Peter ahnte noch nicht, dass dies das letzte Mal für sehr lange Zeit war, dass er sie alle sehen würde. Theis van Kieft betrank sich an diesem Sonntagabend ziemlich heftig mit seinem Freund, dem Bürgermeister Hermann List, in dessen wunderbarer Kellerbar. Hermann hatte natürlich schon Bedenken, ob sie später nicht mal von den Bewohnern für ihren ziemlich radikalen Alleingang mit Schimpf und Schande ausgepeitscht oder sogar verklagt würden, weil sich alles ganz anders entwickeln oder herausstellen würde. Aber Theis beruhigte ihn, dass das ganz sicher keine falsche oder schlechte Taktik war, sondern Teil einer Strategie, eine bevorstehende Epidemie bestmöglich zu überstehen.

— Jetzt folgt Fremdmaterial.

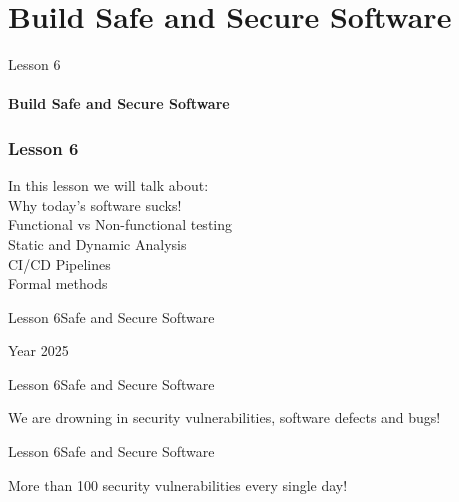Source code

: \documentclass[aspectratio=1610]{beamer}
\begin{document}
\section{Build Safe and Secure Software}

\begin{frame}
\begin{center}
\Huge Lesson 6\\~\\
\textbf{Build Safe and Secure Software}
\end{center}
\end{frame}


\begin{frame}
\frametitle{Lesson 6}
\Huge In this lesson we will talk about:\\
\huge
 \alert{Why today's software sucks!}\\
 \alert{Functional vs Non-functional testing}\\
 \alert{Static and Dynamic Analysis}\\
 \alert{CI/CD Pipelines}\\
 \alert{Formal methods}\\
\end{frame}


\begin{frame}{Lesson 6}{Safe and Secure Software}
\Huge
\begin{center}
Year 2025
\end{center}
\end{frame}


\begin{frame}{Lesson 6}{Safe and Secure Software}
\Huge
\begin{center}
We are drowning in security vulnerabilities, software defects and bugs! 
\end{center}
\end{frame}


\begin{frame}
\end{frame}


\begin{frame}{Lesson 6}{Safe and Secure Software}
\Huge
\begin{center}
More than 100 security vulnerabilities every single day!
\end{center}
\end{frame}
\end{document}
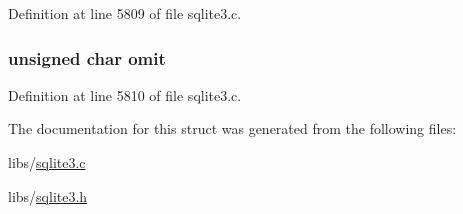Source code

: Definition at line 5809 of file sqlite3.\+c.

\hypertarget{structsqlite3__index__info_1_1sqlite3__index__constraint__usage_ad5b08c06721b109a4a619a7ce0a1a3e2}{}
\subsubsection[{omit}]{\setlength{\rightskip}{0pt plus 5cm}unsigned char omit}\label{structsqlite3__index__info_1_1sqlite3__index__constraint__usage_ad5b08c06721b109a4a619a7ce0a1a3e2}


Definition at line 5810 of file sqlite3.\+c.



The documentation for this struct was generated from the following files\+:\begin{DoxyCompactItemize}
\item 
libs/\hyperlink{sqlite3_8c}{sqlite3.\+c}\item 
libs/\hyperlink{sqlite3_8h}{sqlite3.\+h}\end{DoxyCompactItemize}
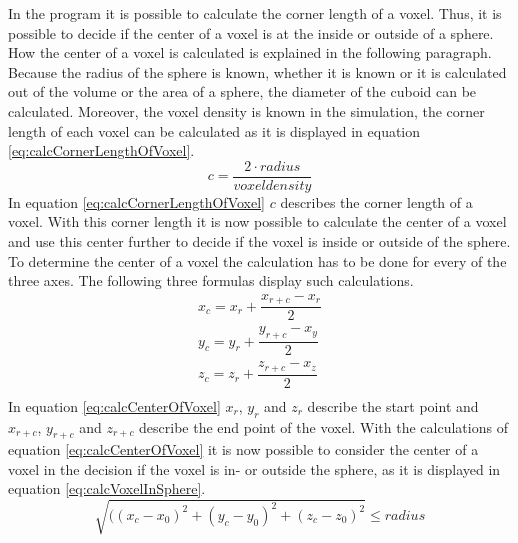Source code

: In the program it is possible to calculate the corner length of a voxel. Thus, it is possible to decide if the center of a voxel is at the inside or outside of a sphere. How the center of a voxel is calculated is explained in the following paragraph. \newline
Because the radius of the sphere is known, whether it is known or it is calculated out of the volume or the area of a sphere, the diameter of the cuboid can be calculated. Moreover, the voxel density is known in the simulation, the corner length of each voxel can be calculated as it is displayed in equation \ref{eq:calcCornerLengthOfVoxel}.
\begin{equation}\label{eq:calcCornerLengthOfVoxel}
c = \dfrac{2 \cdot radius}{voxel density}
\end{equation}
In equation \ref{eq:calcCornerLengthOfVoxel} $c$ describes the corner length of a voxel. With this corner length it is now possible to calculate the center of a voxel and use this center further to decide if the voxel is inside or outside of the sphere. To determine the center of a voxel the calculation has to be done for every of the three axes. The following three formulas display such calculations. 
\begin{equation}\label{eq:calcCenterOfVoxel}
\begin{split}
x_{c} = x_{r} + \dfrac{x_{r+c} - x_{r}}{2} \\
y_{c} = y_{r} + \dfrac{y_{r+c} - x_{y}}{2} \\
z_{c} = z_{r} + \dfrac{z_{r+c} - x_{z}}{2} \\
\end{split}
\end{equation}
In equation \ref{eq:calcCenterOfVoxel} $x_{r}$, $y_{r}$ and $z_{r}$ describe the start point and $x_{r+c}$, $y_{r+c}$ and $z_{r+c}$ describe the end point of the voxel.
With the calculations of equation \ref{eq:calcCenterOfVoxel} it is now possible to consider the center of a voxel in the decision if the voxel is in- or outside the sphere, as it is displayed in equation \ref{eq:calcVoxelInSphere}.
\begin{equation}\label{eq:calcVoxelInSphere}
\sqrt{((x_{c} - x_{0})^{2} + (y_{c} - y_{0})^{2} + (z_{c} -z_{0})^{2}} \leq radius
\end{equation}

„Und was machen wir mit den anderen, wenn das Virus uns in der Gemeinde befällt?“, fragte Hermann.

„Na, am besten gesund bleiben“, antwortete Theis nachdenklich.

„Und hast du dafür auch schon eine Taktik, wie wir das anstellen sollen, Herr Doktor?“

„Da lass ich mir schon noch ein paar taktische Maßnahmen einfallen, mach dir keine Sorgen. Aber die Strategie musst auf Dauer durchhalten können. – Und da hilft nur, so gesund wie möglich sein und bleiben. Weil die taktischen Spielchen, die die Politiker und die Leute da jetzt mit allen möglichen Maßnahmen treiben? Das ist immer nur die gleiche alte Geschichte: Duschen ohne Nasswerden. Und du weißt, davon halt ich nix“, antwortete Theis zum würdigen Abschluss, und dann betranken sie sich ordentlich.